14. The method of claim 13, further comprising:

storing the plurality of compute nodes in a global queue of the scheduler circuit, including storing individual compute nodes of the plurality of compute nodes and one or more fields of content pertaining to the individual compute nodes in respective entries of a plurality of entries of the global queue; and

generating, by a contention estimator circuit of the IaaS system, one or more computational resource contention estimates pertaining to execution of the plurality of compute nodes of the plurality of ML models by one or more combinations of the plurality of hardware processing elements, including specifying, by the scheduler circuit, a priority order for the plurality of compute nodes of the plurality of ML models based at least in part on the one or more computational resource contention estimates;

wherein the contention estimator circuit and the global queue operate outside of a secure enclave.

15. The method of claim 13, further comprising:

obtaining an enclave provision request from a first client device; and

responsive at least in part to the enclave provision request, provisioning, by the hardware compute unit, an execution environment for a first ML model of the plurality of ML models responsive at least in part to an enclave provision request obtained from a first client device, wherein the execution environment comprises a first hardware processing element operating in a first secure enclave of the generated individual secure enclaves.

16. The method of claim 15, further comprising:

generating, by the hardware compute unit, an attestation token comprising content representative of a measurement of software being executed within the provisioned execution environment;

cryptographically signing, by the hardware compute unit, the attestation token with a private key; and

providing, by the IaaS system, the attestation token to an attestation service computing platform to prompt the attestation service computing platform to determine whether the provisioned execution environment is operating in the first secure enclave.

17. The method of claim 16, wherein the IaaS system is to provide the cryptographically signed attestation token to the first client device to, at least in part, prompt the first client device to provide a verification request to the attestation service computing platform.

18. The method of claim 17, wherein, responsive at least in part to the public key and further responsive at least in part to the verification request, the attestation service computing platform is to generate verification result message to the first client device.

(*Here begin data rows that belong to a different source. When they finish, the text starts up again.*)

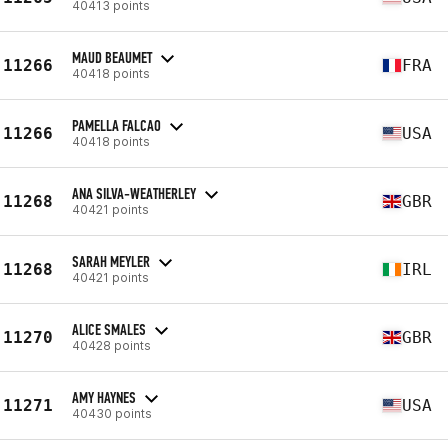
40413 points
MAUD BEAUMET
11266
FRA
40418 points
PAMELLA FALCAO
11266
USA
40418 points
ANA SILVA-WEATHERLEY
11268
GBR
40421 points
SARAH MEYLER
11268
IRL
40421 points
ALICE SMALES
11270
GBR
40428 points
AMY HAYNES
11271
USA
40430 points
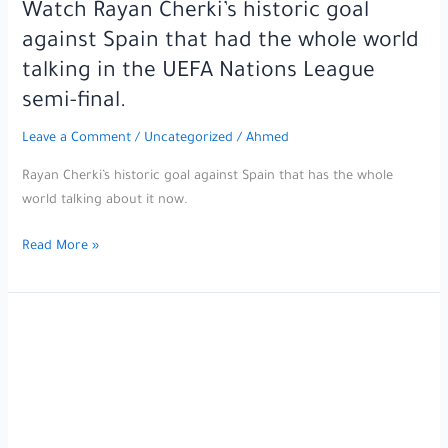
Alonso
Watch Rayan Cherki’s historic goal
asked
against Spain that had the whole world
Florentino
talking in the UEFA Nations League
Pérez
semi-final.
to
act
Leave a Comment
/
Uncategorized
/
Ahmed
immediately
to
Rayan Cherki’s historic goal against Spain that has the whole
sign
world talking about it now.
the
Watch
star
Read More »
Rayan
of
Cherki’s
the
historic
match
goal
at
against
any
Spain
cost.
that
had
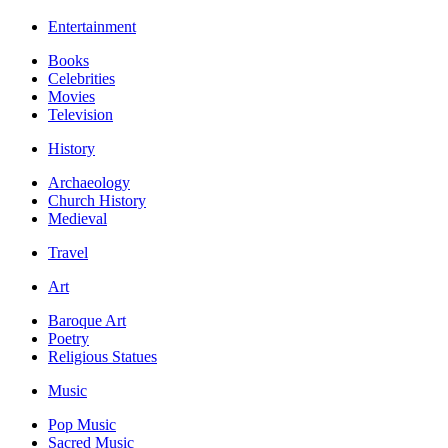
Entertainment
Books
Celebrities
Movies
Television
History
Archaeology
Church History
Medieval
Travel
Art
Baroque Art
Poetry
Religious Statues
Music
Pop Music
Sacred Music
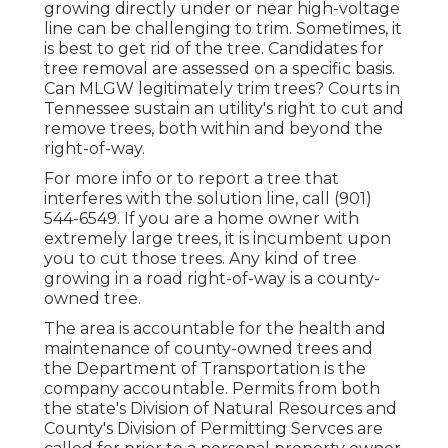
growing directly under or near high-voltage
line can be challenging to trim. Sometimes, it
is best to get rid of the tree. Candidates for
tree removal are assessed on a specific basis.
Can MLGW legitimately trim trees? Courts in
Tennessee sustain an utility's right to cut and
remove trees, both within and beyond the
right-of-way.
For more info or to report a tree that
interferes with the solution line, call (901)
544-6549. If you are a home owner with
extremely large trees, it is incumbent upon
you to cut those trees. Any kind of tree
growing in a road right-of-way is a county-
owned tree.
The area is accountable for the health and
maintenance of county-owned trees and
the Department of Transportation is the
company accountable. Permits from both
the state's Division of Natural Resources and
County's Division of Permitting Servces are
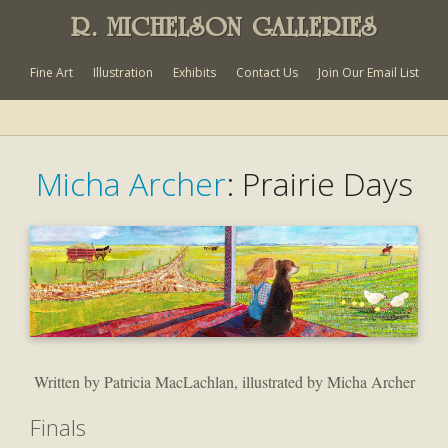
R. MICHELSON GALLERIES
Fine Art
Illustration
Exhibits
Contact Us
Join Our Email List
Micha Archer
: Prairie Days
Written by Patricia MacLachlan, illustrated by Micha Archer
Finals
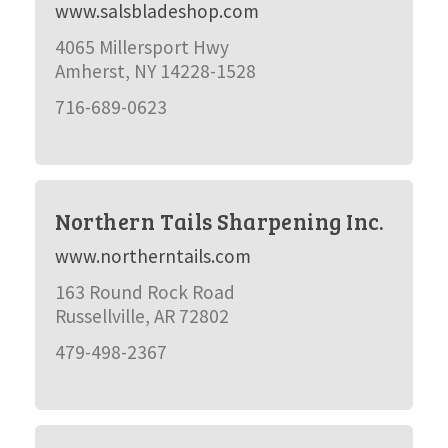
www.salsbladeshop.com
4065 Millersport Hwy
Amherst, NY 14228-1528
716-689-0623
Northern Tails Sharpening Inc.
www.northerntails.com
163 Round Rock Road
Russellville, AR 72802
479-498-2367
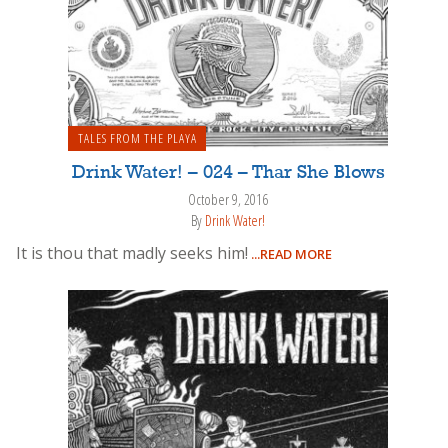
TALES FROM THE PLAYA
Drink Water! – 024 – Thar She Blows
October 9, 2016
By
Drink Water!
It is thou that madly seeks him!
...READ MORE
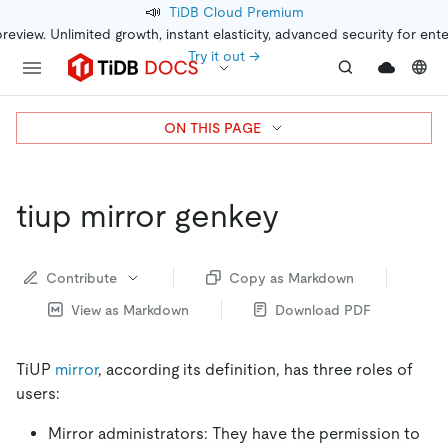
📣
TiDB Cloud Premium
preview. Unlimited growth, instant elasticity, advanced security for ent
Try it out →
ON THIS PAGE
tiup mirror genkey
Contribute
Copy as Markdown
View as Markdown
Download PDF
TiUP
mirror
, according its definition, has three roles of
users:
Mirror administrators: They have the permission to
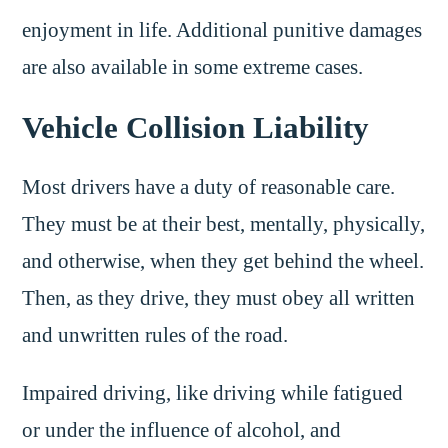
enjoyment in life. Additional punitive damages
are also available in some extreme cases.
Vehicle Collision Liability
Most drivers have a duty of reasonable care.
They must be at their best, mentally, physically,
and otherwise, when they get behind the wheel.
Then, as they drive, they must obey all written
and unwritten rules of the road.
Impaired driving, like driving while fatigued
or under the influence of alcohol, and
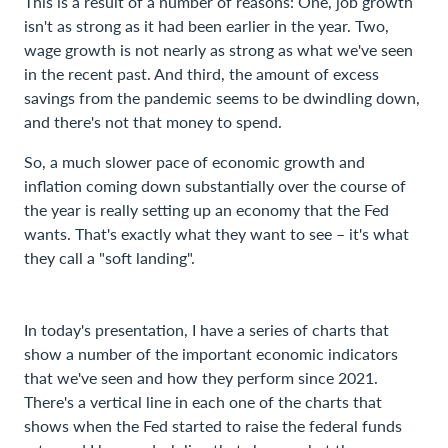
This is a result of a number of reasons: One, job growth
isn't as strong as it had been earlier in the year. Two,
wage growth is not nearly as strong as what we've seen
in the recent past. And third, the amount of excess
savings from the pandemic seems to be dwindling down,
and there's not that money to spend.
So, a much slower pace of economic growth and
inflation coming down substantially over the course of
the year is really setting up an economy that the Fed
wants. That's exactly what they want to see – it's what
they call a "soft landing".
In today's presentation, I have a series of charts that
show a number of the important economic indicators
that we've seen and how they perform since 2021.
There's a vertical line in each one of the charts that
shows when the Fed started to raise the federal funds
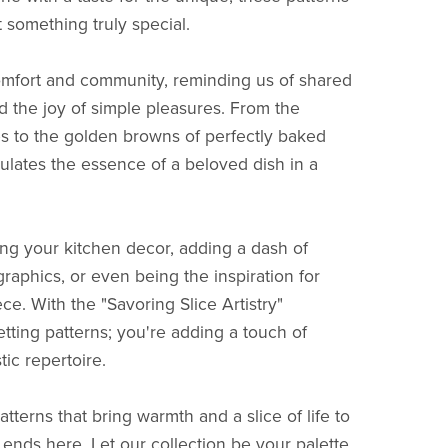
t something truly special.
 comfort and community, reminding us of shared
 the joy of simple pleasures. From the
es to the golden browns of perfectly baked
sulates the essence of a beloved dish in a
ing your kitchen decor, adding a dash of
graphics, or even being the inspiration for
ce. With the "Savoring Slice Artistry"
getting patterns; you're adding a touch of
tic repertoire.
atterns that bring warmth and a slice of life to
 ends here. Let our collection be your palette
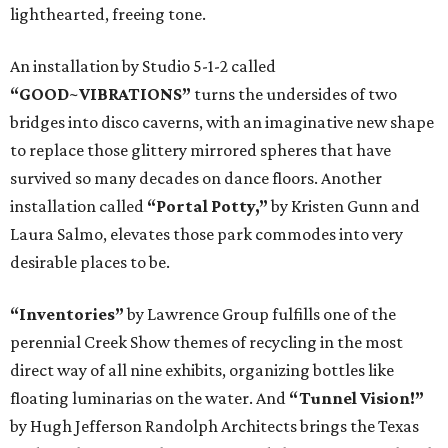
lighthearted, freeing tone.
An installation by Studio 5-1-2 called
“GOOD~VIBRATIONS”
turns the undersides of two
bridges into disco caverns, with an imaginative new shape
to replace those glittery mirrored spheres that have
survived so many decades on dance floors. Another
installation called
“Portal Potty,”
by Kristen Gunn and
Laura Salmo, elevates those park commodes into very
desirable places to be.
“Inventories”
by Lawrence Group fulfills one of the
perennial Creek Show themes of recycling in the most
direct way of all nine exhibits, organizing bottles like
floating luminarias on the water. And
“Tunnel Vision!”
by Hugh Jefferson Randolph Architects brings the Texas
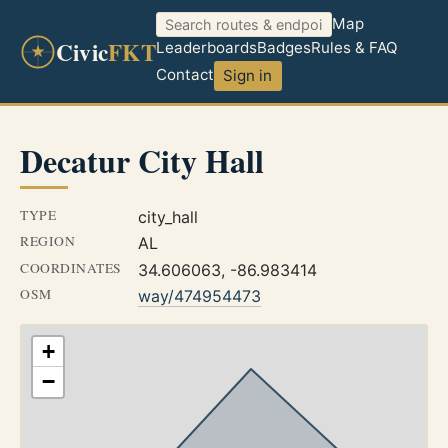
Map
Civic
FKT
Leaderboards
Badges
Rules & FAQ
Contact
Sign in
Decatur City Hall
TYPE
city_hall
REGION
AL
COORDINATES
34.606063, -86.983414
OSM
way/474954473
+
−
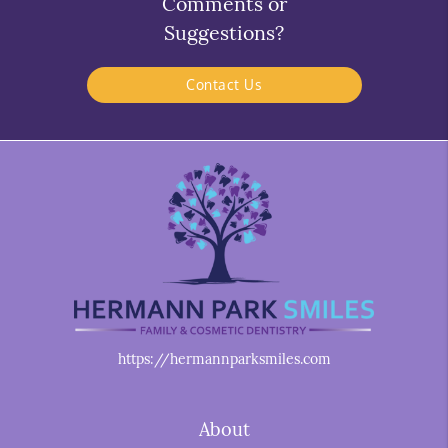
Comments or
Suggestions?
Contact Us
https://hermannparksmiles.com
About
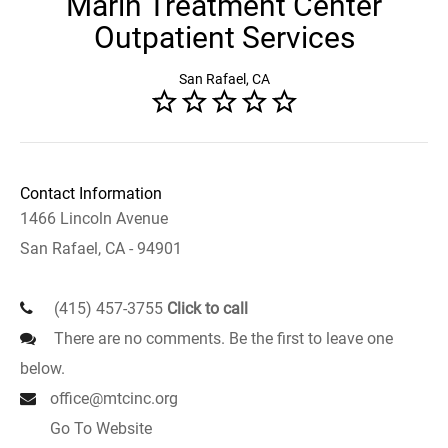
Marin Treatment Center
Outpatient Services
San Rafael, CA
Contact Information
1466 Lincoln Avenue
San Rafael, CA - 94901
(415) 457-3755
Click to call
There are no comments. Be the first to leave one
below.
office@mtcinc.org
Go To Website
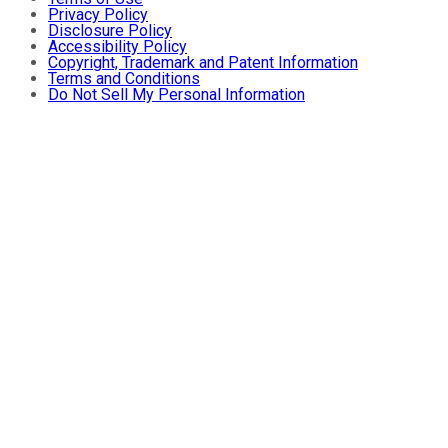
Privacy Policy
Disclosure Policy
Accessibility Policy
Copyright, Trademark and Patent Information
Terms and Conditions
Do Not Sell My Personal Information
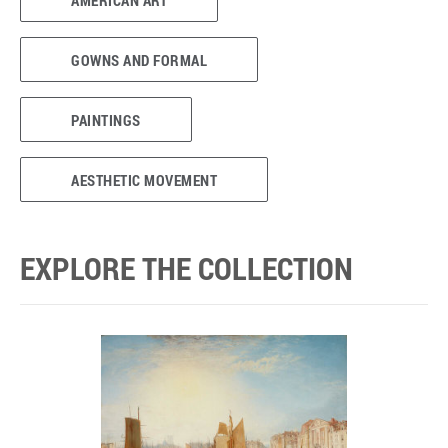
AMERICAN ART
GOWNS AND FORMAL
PAINTINGS
AESTHETIC MOVEMENT
EXPLORE THE COLLECTION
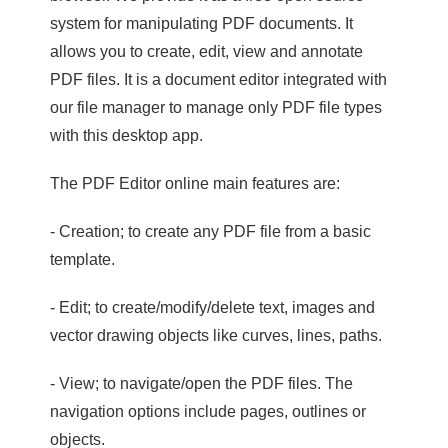
system for manipulating PDF documents. It
allows you to create, edit, view and annotate
PDF files. It is a document editor integrated with
our file manager to manage only PDF file types
with this desktop app.
The PDF Editor online main features are:
- Creation; to create any PDF file from a basic
template.
- Edit; to create/modify/delete text, images and
vector drawing objects like curves, lines, paths.
- View; to navigate/open the PDF files. The
navigation options include pages, outlines or
objects.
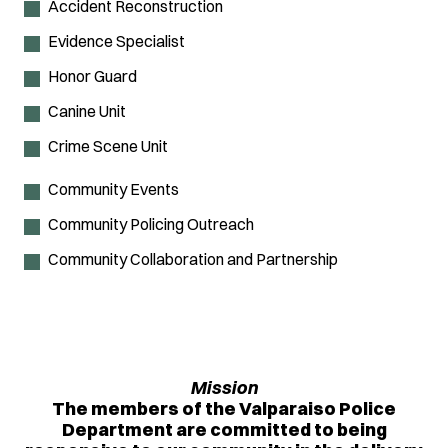
Accident Reconstruction
Evidence Specialist
Honor Guard
Canine Unit
Crime Scene Unit
Community Events
Community Policing Outreach
Community Collaboration and Partnership
Mission
The members of the Valparaiso Police
Department are committed to being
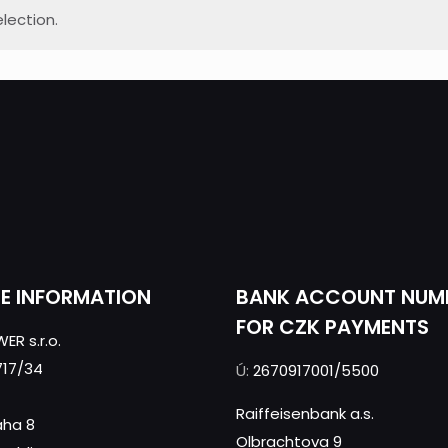
lection.
CE INFORMATION
BANK ACCOUNT NUM
FOR CZK PAYMENTS
ER s.r.o.
717/34
Ú:
2670917001/5500
Raiffeisenbank a.s.
aha 8
Olbrachtova 9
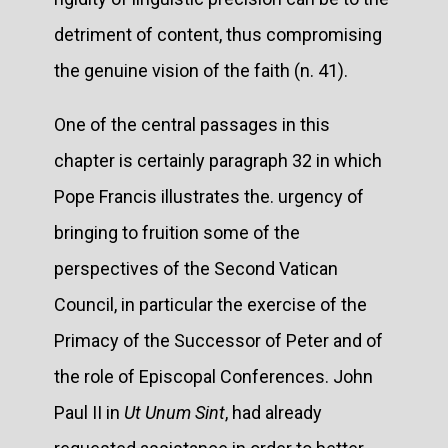
detriment of content, thus compromising
the genuine vision of the faith (n. 41).
One of the central passages in this
chapter is certainly paragraph 32 in which
Pope Francis illustrates the. urgency of
bringing to fruition some of the
perspectives of the Second Vatican
Council, in particular the exercise of the
Primacy of the Successor of Peter and of
the role of Episcopal Conferences. John
Paul II in
Ut Unum Sint
, had already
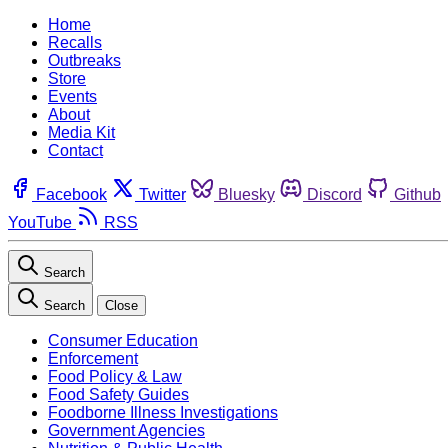
Home
Recalls
Outbreaks
Store
Events
About
Media Kit
Contact
Facebook
Twitter
Bluesky
Discord
Github
YouTube
RSS
Search
Search
Close
Consumer Education
Enforcement
Food Policy & Law
Food Safety Guides
Foodborne Illness Investigations
Government Agencies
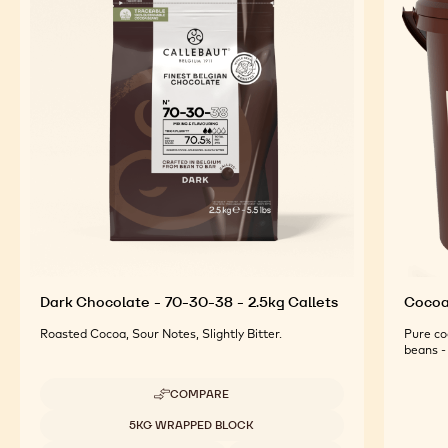
FEATURED INGREDIENTS
For an Optimal Taste and Visual Appeal of your
Finished Products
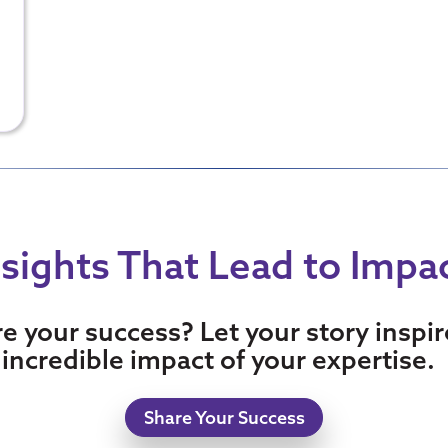
nsights That Lead to Impa
re your success? Let your story inspi
incredible impact of your expertise.
Share Your Success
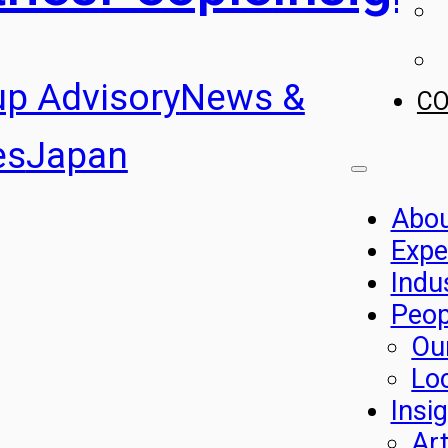
up Advisory
News &
C
es
Japan
Abo
Expe
Indu
Peop
Ou
Lo
Insi
Art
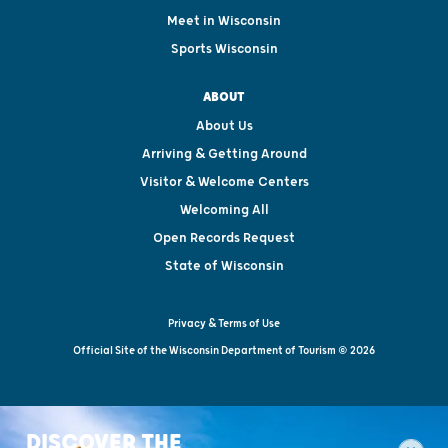
Meet in Wisconsin
Sports Wisconsin
ABOUT
About Us
Arriving & Getting Around
Visitor & Welcome Centers
Welcoming All
Open Records Request
State of Wisconsin
Privacy & Terms of Use
Official Site of the Wisconsin Department of Tourism © 2026
DISCOVER THE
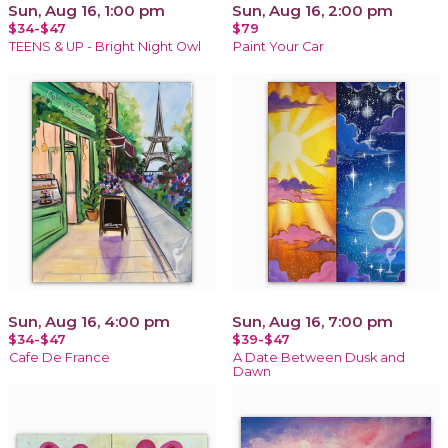
Sun, Aug 16, 1:00 pm
Sun, Aug 16, 2:00 pm
$34-$47
$79
TEENS & UP - Bright Night Owl
Paint Your Car
Sun, Aug 16, 4:00 pm
Sun, Aug 16, 7:00 pm
$34-$47
$39-$47
Cafe De France
A Date Between Dusk and
Dawn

19. An article, comprising: a non-transitory computer-readable medium having stored thereon one or more instructions executable by one or more computing devices of an IaaS system to:

concurrently execute a plurality of machine-learning (ML) models by a hardware compute unit of the IaaS system; and

schedule, by a scheduler circuit of the IaaS system, execution of a plurality of compute nodes of the plurality of ML models at one or more of a plurality of hardware processing elements of the hardware compute unit based at least in part on one or more parameters excluding any identities and/or sources of the plurality of ML models.

20. The article of claim 19, wherein the one or more computing devices of the IaaS system are further to:

generate individual secure enclaves for respective individual hardware processing elements of the plurality of hardware processing elements;

wherein the individual hardware processing elements of the plurality of hardware processing elements operate within their respective individual secure enclaves; and

wherein, to schedule execution of the plurality of compute nodes, the one or more computing devices of the IaaS system are further to schedule execution of the plurality of compute nodes with a granularity corresponding to individual compute nodes of the plurality of compute nodes.